- **The problem**:
Using the data below, tally the lines that include the string "when". Only the number is wanted.

- **Record extracts**:

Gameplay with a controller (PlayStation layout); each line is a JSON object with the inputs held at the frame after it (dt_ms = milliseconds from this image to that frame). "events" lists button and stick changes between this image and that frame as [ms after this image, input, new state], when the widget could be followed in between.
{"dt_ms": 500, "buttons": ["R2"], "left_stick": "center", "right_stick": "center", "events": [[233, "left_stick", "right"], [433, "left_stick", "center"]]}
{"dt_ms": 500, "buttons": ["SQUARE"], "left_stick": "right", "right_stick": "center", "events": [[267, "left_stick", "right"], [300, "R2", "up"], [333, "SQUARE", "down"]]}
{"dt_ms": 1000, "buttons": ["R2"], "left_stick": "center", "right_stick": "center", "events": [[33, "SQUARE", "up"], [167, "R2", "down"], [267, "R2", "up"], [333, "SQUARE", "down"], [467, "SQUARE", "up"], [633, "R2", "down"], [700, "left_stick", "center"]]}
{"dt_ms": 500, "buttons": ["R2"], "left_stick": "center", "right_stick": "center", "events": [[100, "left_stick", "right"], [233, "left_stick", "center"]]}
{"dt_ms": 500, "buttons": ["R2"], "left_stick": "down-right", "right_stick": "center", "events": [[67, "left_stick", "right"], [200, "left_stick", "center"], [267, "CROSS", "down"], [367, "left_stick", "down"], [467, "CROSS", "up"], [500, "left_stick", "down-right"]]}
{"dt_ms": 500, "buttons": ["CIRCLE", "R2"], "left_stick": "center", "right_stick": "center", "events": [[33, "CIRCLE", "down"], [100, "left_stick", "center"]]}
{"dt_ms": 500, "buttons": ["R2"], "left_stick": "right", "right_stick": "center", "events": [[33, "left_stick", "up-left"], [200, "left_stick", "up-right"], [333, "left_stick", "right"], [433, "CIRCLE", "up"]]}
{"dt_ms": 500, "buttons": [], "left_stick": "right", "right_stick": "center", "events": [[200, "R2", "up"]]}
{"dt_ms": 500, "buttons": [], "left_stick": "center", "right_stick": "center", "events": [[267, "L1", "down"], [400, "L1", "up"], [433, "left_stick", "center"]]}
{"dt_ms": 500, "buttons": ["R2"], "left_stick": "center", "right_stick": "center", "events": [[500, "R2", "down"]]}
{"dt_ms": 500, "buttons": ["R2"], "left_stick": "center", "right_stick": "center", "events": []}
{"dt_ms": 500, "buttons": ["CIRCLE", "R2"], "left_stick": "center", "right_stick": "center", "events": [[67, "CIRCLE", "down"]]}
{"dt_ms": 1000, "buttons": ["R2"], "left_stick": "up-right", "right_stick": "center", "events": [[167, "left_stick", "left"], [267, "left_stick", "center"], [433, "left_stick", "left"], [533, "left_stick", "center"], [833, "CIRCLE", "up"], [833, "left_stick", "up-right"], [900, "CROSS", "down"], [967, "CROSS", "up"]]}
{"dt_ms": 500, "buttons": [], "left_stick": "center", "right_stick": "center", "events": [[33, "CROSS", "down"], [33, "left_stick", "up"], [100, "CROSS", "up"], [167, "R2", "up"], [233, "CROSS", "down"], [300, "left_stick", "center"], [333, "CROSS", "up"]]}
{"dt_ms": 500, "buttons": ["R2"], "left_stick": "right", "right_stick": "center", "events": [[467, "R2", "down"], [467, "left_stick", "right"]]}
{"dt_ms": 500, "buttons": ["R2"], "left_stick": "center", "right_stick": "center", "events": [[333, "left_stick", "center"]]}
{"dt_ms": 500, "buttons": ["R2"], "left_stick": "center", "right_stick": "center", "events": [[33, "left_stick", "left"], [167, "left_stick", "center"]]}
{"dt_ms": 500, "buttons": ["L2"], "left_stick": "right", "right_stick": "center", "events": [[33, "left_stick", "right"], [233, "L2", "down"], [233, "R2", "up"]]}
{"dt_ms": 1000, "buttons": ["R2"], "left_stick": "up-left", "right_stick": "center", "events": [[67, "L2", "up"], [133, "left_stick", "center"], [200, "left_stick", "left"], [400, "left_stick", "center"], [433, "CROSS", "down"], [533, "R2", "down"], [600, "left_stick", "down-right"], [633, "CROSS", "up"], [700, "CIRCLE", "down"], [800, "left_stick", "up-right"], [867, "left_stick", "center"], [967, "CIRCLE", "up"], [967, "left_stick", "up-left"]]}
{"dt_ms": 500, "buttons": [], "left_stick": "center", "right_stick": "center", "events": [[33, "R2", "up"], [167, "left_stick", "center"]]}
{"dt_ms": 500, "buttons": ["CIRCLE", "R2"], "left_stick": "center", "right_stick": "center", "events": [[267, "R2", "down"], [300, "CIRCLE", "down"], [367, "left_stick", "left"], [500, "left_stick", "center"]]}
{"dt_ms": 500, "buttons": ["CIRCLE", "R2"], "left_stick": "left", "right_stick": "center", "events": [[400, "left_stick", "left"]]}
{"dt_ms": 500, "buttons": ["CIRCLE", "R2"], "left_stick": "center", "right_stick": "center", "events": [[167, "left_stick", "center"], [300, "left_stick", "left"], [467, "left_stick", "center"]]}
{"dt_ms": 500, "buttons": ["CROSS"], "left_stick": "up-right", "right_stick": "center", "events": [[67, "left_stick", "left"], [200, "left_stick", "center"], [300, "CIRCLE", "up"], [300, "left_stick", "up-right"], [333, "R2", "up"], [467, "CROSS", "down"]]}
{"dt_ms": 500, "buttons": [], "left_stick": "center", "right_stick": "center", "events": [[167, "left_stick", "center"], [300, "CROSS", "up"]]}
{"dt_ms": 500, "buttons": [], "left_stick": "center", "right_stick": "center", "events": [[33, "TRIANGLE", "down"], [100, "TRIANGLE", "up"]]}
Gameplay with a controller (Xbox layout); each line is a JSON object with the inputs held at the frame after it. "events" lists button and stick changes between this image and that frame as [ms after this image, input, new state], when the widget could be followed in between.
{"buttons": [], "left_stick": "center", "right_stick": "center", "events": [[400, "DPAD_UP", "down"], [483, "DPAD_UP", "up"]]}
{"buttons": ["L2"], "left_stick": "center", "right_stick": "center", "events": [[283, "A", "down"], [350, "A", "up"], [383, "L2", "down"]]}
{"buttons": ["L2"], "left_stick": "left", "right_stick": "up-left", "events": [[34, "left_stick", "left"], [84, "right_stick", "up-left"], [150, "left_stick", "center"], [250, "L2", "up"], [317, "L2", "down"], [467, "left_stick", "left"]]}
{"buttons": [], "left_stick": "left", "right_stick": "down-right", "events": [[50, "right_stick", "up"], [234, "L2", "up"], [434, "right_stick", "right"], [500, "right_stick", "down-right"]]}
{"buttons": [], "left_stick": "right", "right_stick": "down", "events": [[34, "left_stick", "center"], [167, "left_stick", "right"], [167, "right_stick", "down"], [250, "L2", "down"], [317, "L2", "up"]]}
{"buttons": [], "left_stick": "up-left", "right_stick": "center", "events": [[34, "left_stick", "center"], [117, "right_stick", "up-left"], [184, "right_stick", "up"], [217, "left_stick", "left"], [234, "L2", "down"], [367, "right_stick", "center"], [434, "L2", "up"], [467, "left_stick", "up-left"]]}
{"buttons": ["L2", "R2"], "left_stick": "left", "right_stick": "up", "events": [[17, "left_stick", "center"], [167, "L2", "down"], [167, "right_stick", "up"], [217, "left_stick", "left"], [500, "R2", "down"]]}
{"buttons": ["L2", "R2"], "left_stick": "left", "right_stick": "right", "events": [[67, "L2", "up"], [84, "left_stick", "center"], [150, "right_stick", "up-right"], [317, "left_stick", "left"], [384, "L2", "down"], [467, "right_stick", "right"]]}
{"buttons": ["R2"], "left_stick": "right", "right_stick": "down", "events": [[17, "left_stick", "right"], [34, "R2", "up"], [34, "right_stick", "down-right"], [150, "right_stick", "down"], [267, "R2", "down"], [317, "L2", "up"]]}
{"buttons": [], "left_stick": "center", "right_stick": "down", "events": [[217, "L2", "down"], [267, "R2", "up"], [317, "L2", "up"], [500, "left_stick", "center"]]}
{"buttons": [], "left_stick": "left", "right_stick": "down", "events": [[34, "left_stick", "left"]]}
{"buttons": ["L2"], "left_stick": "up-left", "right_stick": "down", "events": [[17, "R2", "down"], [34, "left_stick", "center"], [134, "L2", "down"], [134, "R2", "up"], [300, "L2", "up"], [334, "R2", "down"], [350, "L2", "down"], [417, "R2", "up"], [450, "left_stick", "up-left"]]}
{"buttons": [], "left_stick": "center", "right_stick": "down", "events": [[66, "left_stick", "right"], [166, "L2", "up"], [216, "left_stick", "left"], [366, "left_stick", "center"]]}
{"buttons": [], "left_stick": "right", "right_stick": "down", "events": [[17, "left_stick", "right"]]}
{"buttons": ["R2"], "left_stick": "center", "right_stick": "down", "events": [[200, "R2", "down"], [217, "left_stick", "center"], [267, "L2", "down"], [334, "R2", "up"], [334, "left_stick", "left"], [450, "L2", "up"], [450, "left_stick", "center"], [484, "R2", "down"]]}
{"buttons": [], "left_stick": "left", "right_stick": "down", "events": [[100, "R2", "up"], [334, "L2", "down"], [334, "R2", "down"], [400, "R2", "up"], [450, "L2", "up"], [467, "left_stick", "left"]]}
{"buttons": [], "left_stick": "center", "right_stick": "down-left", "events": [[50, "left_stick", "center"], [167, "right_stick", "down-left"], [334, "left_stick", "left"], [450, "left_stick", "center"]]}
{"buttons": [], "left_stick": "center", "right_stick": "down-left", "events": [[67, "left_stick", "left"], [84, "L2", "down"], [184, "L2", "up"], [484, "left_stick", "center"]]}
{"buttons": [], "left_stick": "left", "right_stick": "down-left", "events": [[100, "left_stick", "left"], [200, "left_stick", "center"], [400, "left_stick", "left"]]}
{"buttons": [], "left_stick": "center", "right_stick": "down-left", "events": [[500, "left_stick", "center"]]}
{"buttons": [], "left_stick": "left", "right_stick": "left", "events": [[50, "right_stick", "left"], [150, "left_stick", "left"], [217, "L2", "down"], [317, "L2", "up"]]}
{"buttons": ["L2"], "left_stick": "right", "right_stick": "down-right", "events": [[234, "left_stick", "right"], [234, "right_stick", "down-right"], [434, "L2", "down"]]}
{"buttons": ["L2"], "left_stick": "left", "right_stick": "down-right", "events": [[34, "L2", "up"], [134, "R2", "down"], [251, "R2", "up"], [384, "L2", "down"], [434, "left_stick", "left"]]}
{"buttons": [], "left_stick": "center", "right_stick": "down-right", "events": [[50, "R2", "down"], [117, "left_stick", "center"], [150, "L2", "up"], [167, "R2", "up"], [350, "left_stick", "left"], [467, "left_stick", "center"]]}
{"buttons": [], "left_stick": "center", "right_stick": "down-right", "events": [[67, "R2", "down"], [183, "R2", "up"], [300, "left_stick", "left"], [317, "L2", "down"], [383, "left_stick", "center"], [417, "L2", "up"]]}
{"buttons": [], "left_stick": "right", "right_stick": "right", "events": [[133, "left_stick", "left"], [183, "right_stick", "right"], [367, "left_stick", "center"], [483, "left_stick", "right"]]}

- **Output for this exercise**:
2